Problem requirements: Go over the listing below line by line, and return each one holding the string "wall".

----- Provided records -----

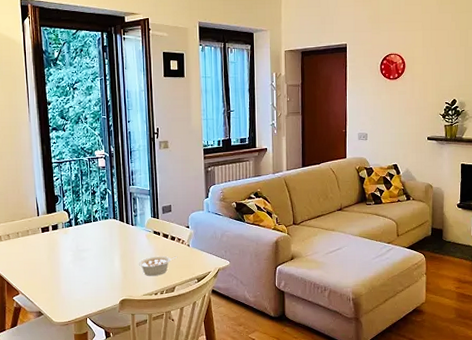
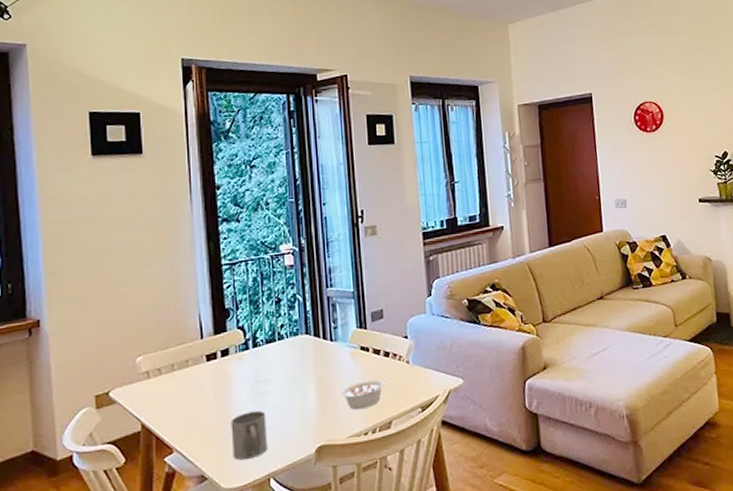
mug: none [59,271,85,303] -> present [230,410,268,460]

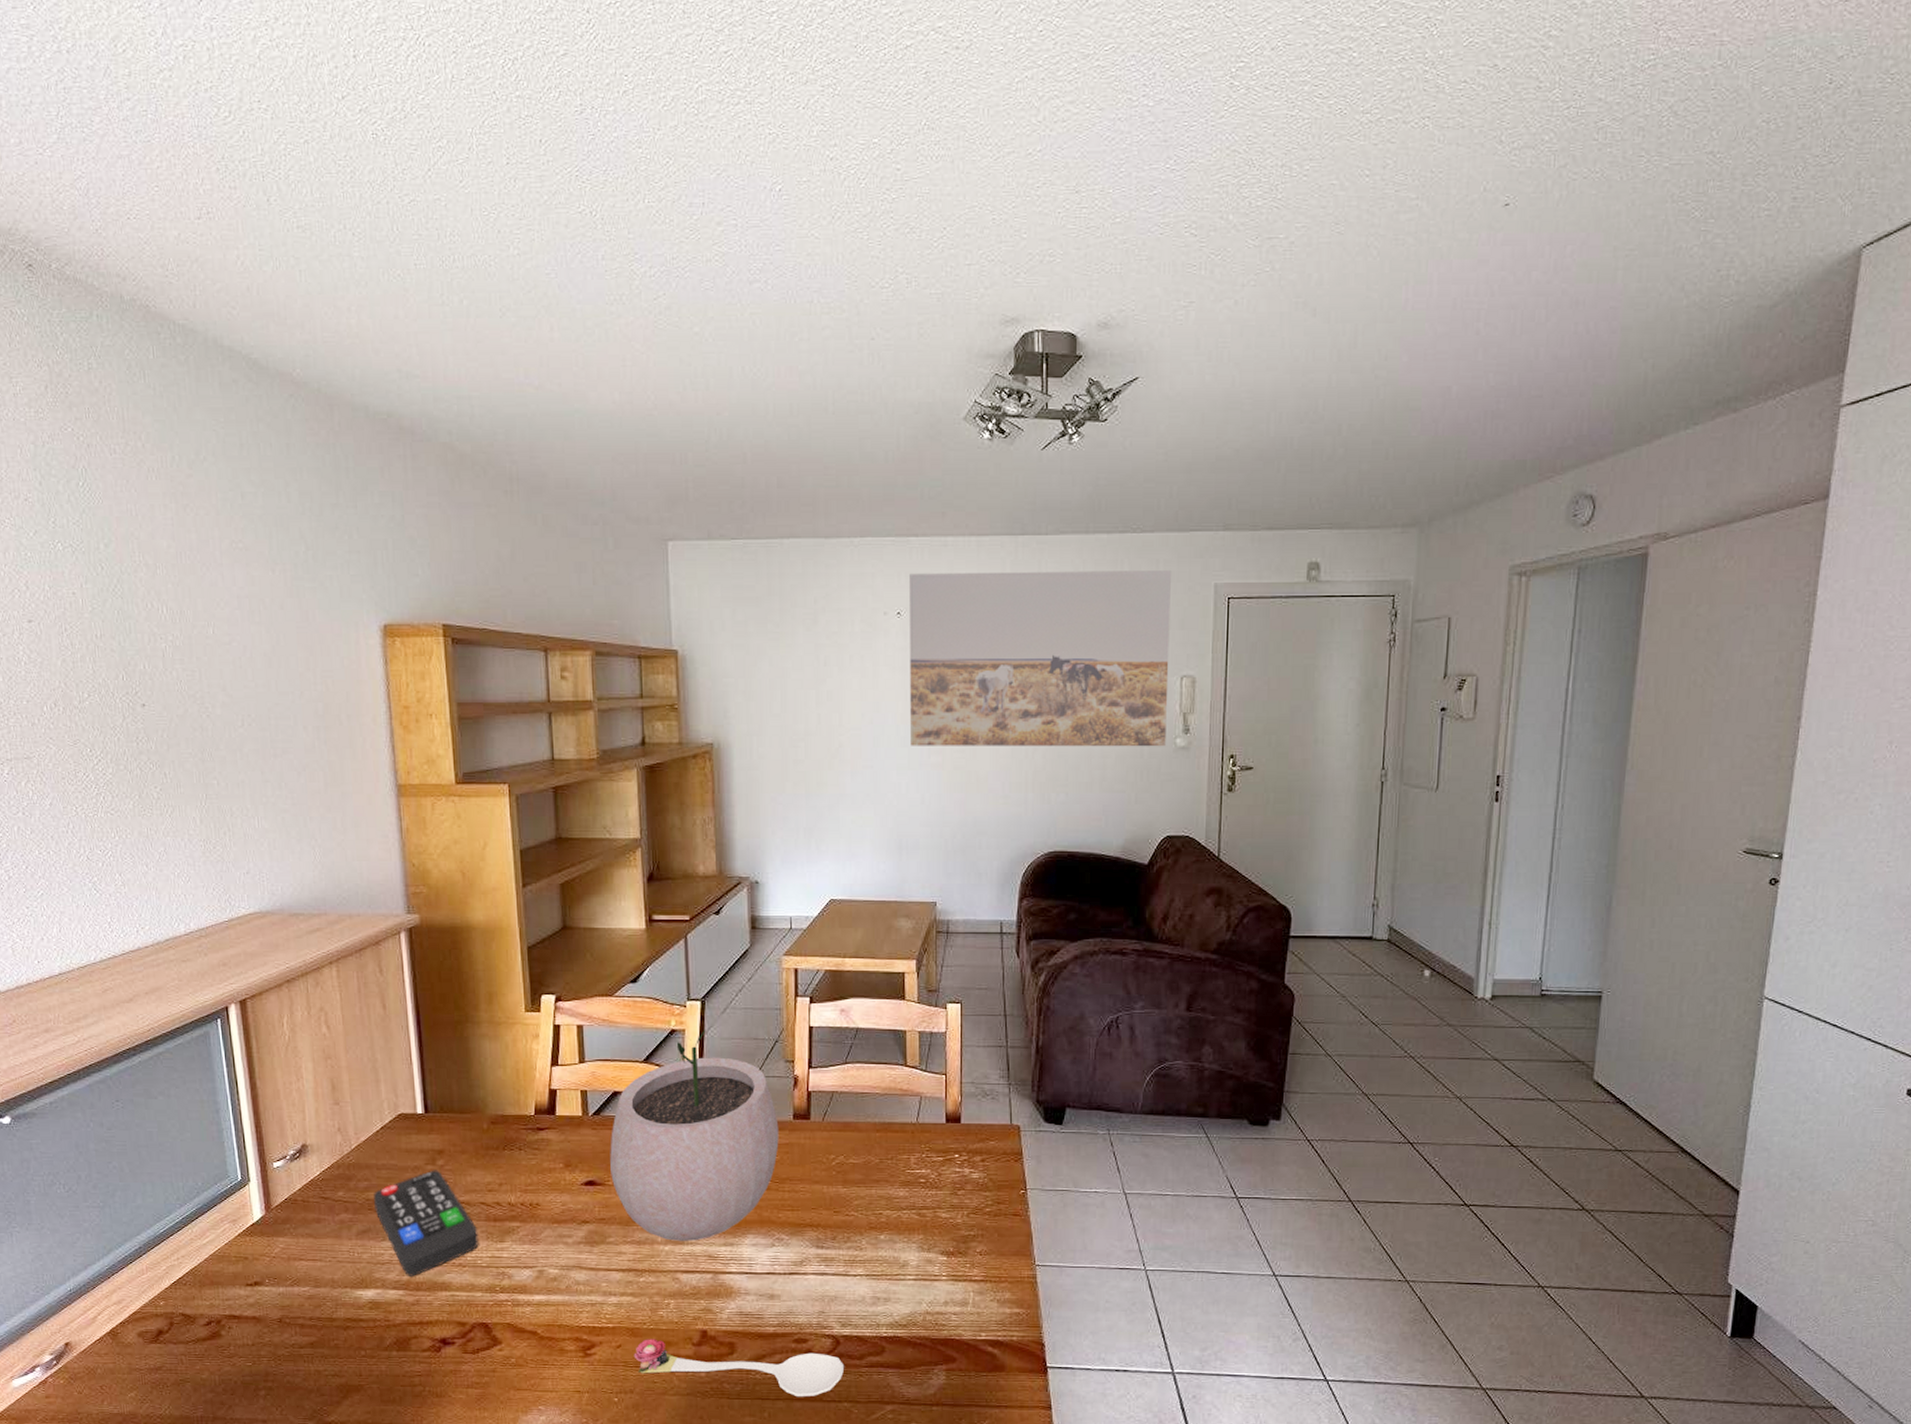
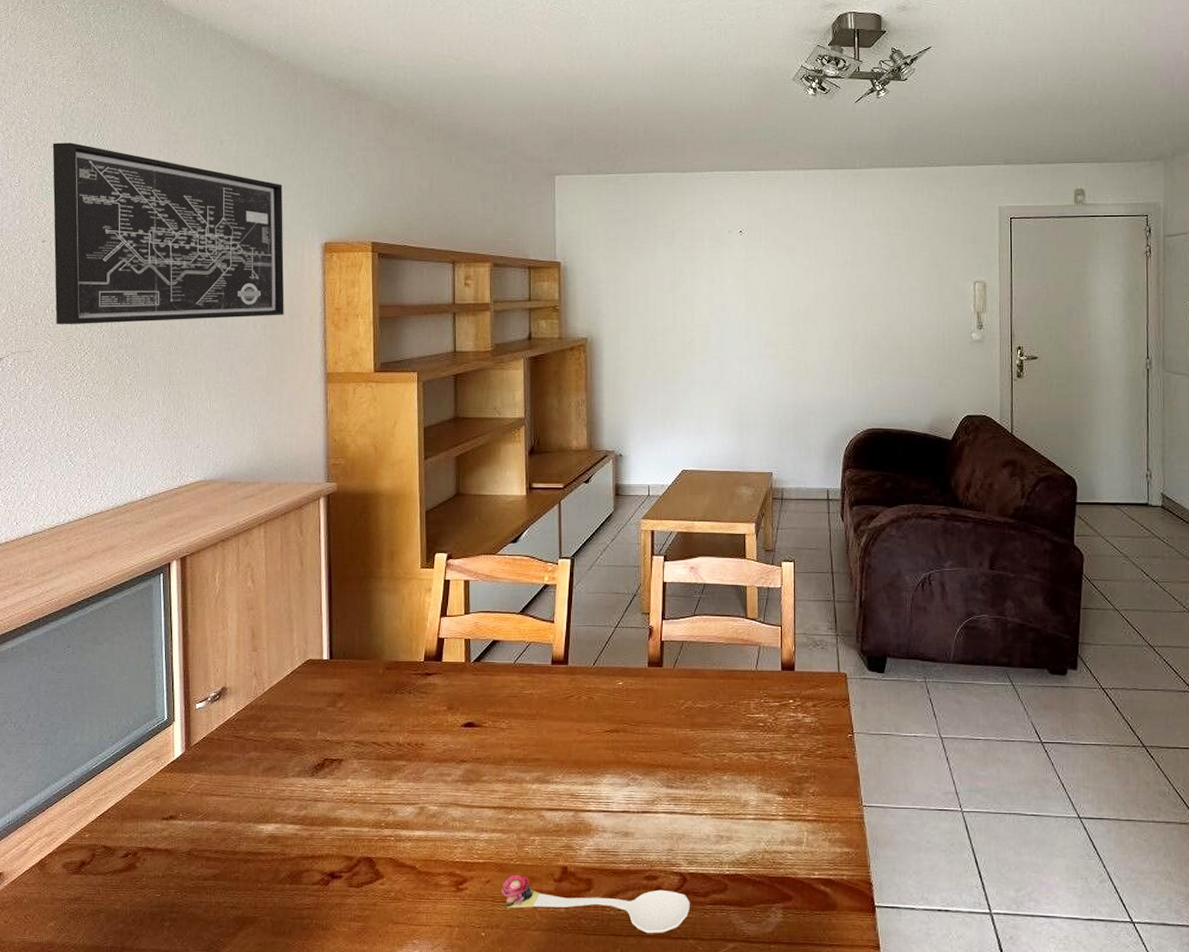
wall art: none [26,494,340,725] -> present [52,142,284,324]
remote control: present [374,1170,479,1276] -> none [280,711,369,812]
plant pot: present [610,1029,779,1241] -> none [487,584,635,780]
wall art: present [908,571,1171,747] -> none [749,197,964,341]

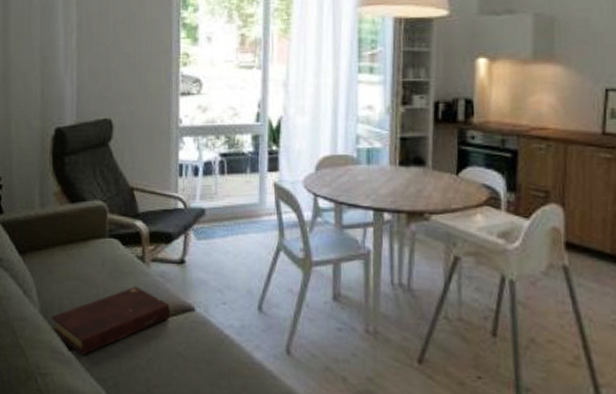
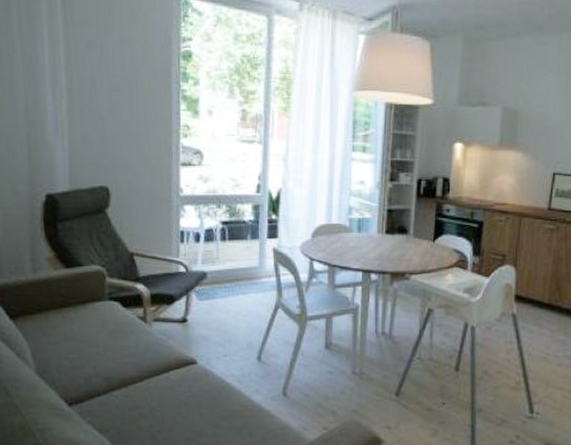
book: present [51,286,170,355] -> none [48,344,173,409]

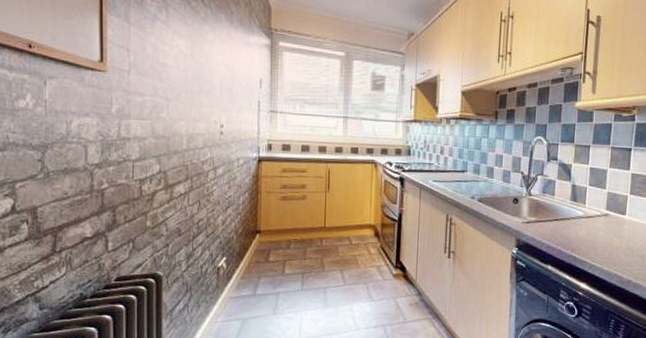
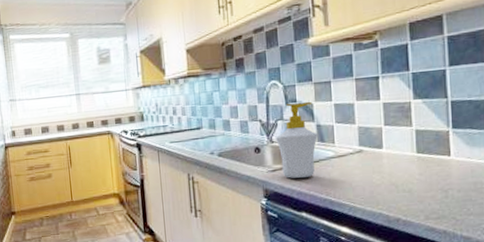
soap bottle: none [534,160,573,233] -> present [276,101,319,178]

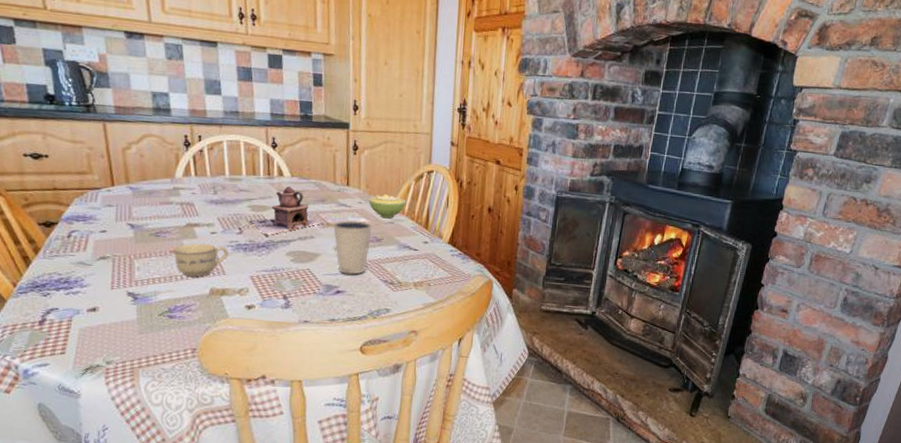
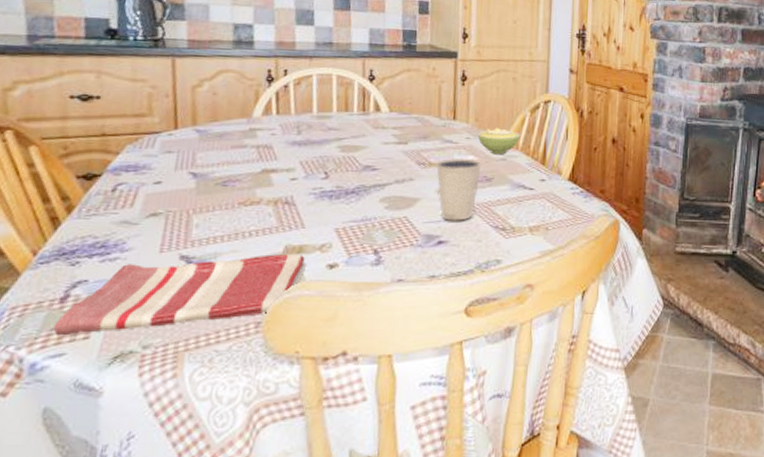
dish towel: none [37,295,228,351] -> present [53,253,306,336]
cup: present [174,243,228,277] -> none [243,192,310,232]
teapot: present [249,187,322,236] -> none [338,123,423,180]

-----

Written reply:
wall art: none [26,494,340,725] -> present [52,142,284,324]
wall art: present [908,571,1171,747] -> none [749,197,964,341]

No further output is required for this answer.